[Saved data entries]
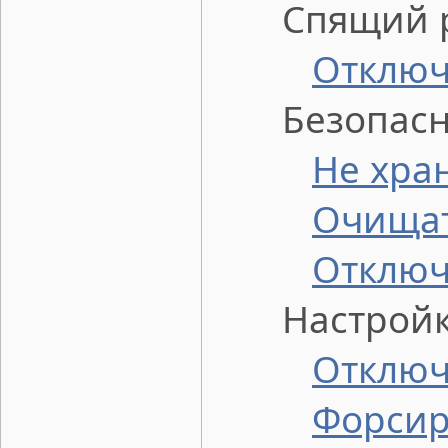
Спящий р
Отключ
Безопасно
Не хра
Очищат
Отключ
Настройка
Отключ
Форсир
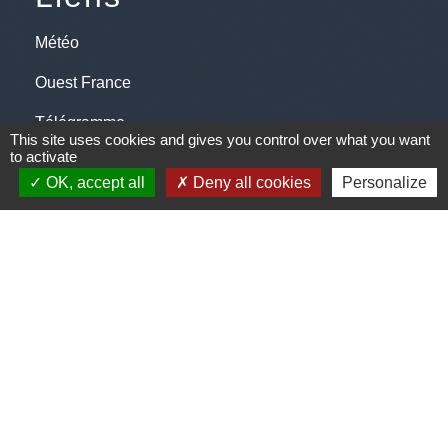
Météo
Ouest France
Télégramme
This site uses cookies and gives you control over what you want
to activate
OK, accept all
Deny all cookies
Personalize
Jumelage
Plonéis - Jovençan (La commune de Plonéis est
jumelée avec Jovençan, commune du Val d'Aoste en
Italie depuis 2001)
Mentions légales
-
Politique de confidentialité
-
Accessibilité
-
Plan du site
-
Gestion des cookies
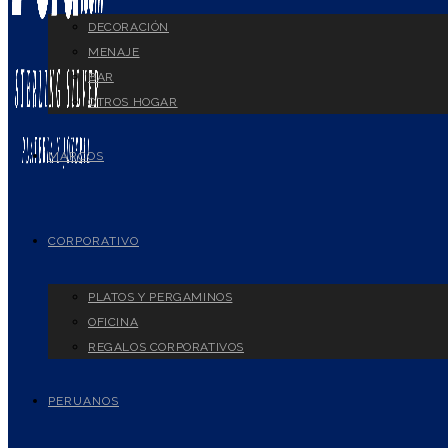
DECORACIÓN
MENAJE
BAR
OTROS HOGAR
MARCOS
CORPORATIVO
PLATOS Y PERGAMINOS
OFICINA
REGALOS CORPORATIVOS
PERUANOS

Work item -
What lines of the data include the word "cookies"? Copy each of them.

Expected answer -
This site uses cookies and gives you control over what you want
Deny all cookies
Gestion des cookies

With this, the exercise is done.